──────── TEXT ────────

/ 1 January 2002

Gold miners shine in troubled market

In a stock market darkened by a troubled economy and accounting scandals, one investment still shines: gold shares.

The S&P Gold Index, which includes North America’s largest gold producers, has been the best sector performer this year, and the rally is not going to end any time soon, say money managers.

Gold prices have been on a bull run this year amid concerns over financial irregularities in Corporate America, a slumping US dollar, and tension in the Middle East. This has made gold miners one of the few safe havens in a troubled equity market.

”Gold prices and shares in gold companies are the same thing, and the gold rally has not ended yet,” said Shanquan Li, portfolio manager of the Oppenheimer Gold and Special Mining Fund, which has $200-million in assets.

”Given the current political and economical turmoil, gold is not going back to its old lows any time soon.”

Up from a 20-year low of $253 an ounce in 1999, gold closed Wednesday at $320. Bullion prices have rallied about 15% this year, helping lift the S&P Gold Index up 31,8%. The overall S&P 500 index fell 13,5% this year.

Strong fundamentals

Like oil companies, which benefit from rising oil prices, gold companies rally on stronger gold prices. Shares in gold miners have on average over the past decade risen three percent to four percent for each one percent rise in gold prices, said Michael Dudas, an analyst at Bear Stearns.

──────── DATA EXTRACT ────────

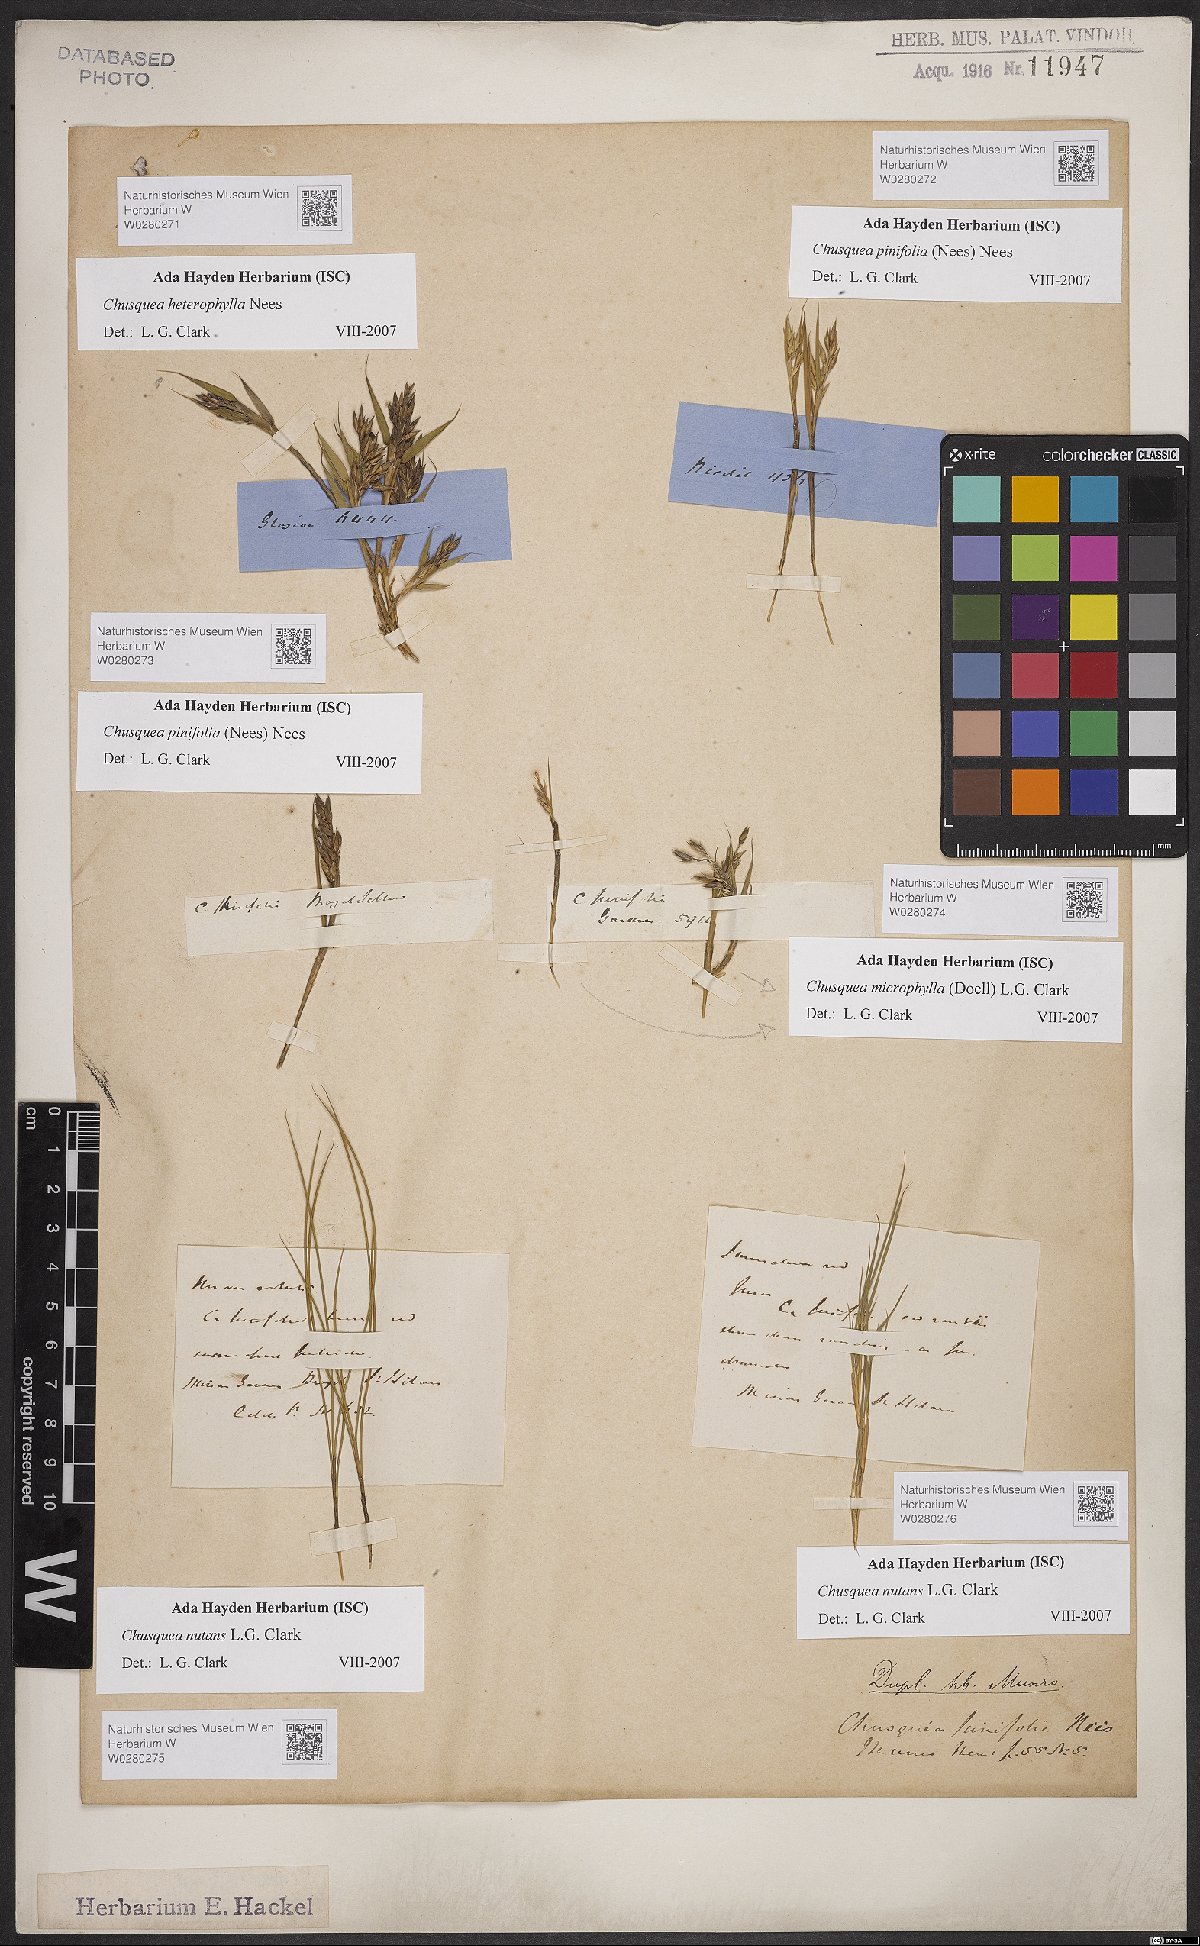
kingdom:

────────

CHALLENGE: Can you retype the gold shares article above from "Gold prices have" up to and including "troubled equity market."?

SOLVED EXERCISE:
Gold prices have been on a bull run this year amid concerns over financial irregularities in Corporate America, a slumping US dollar, and tension in the Middle East. This has made gold miners one of the few safe havens in a troubled equity market.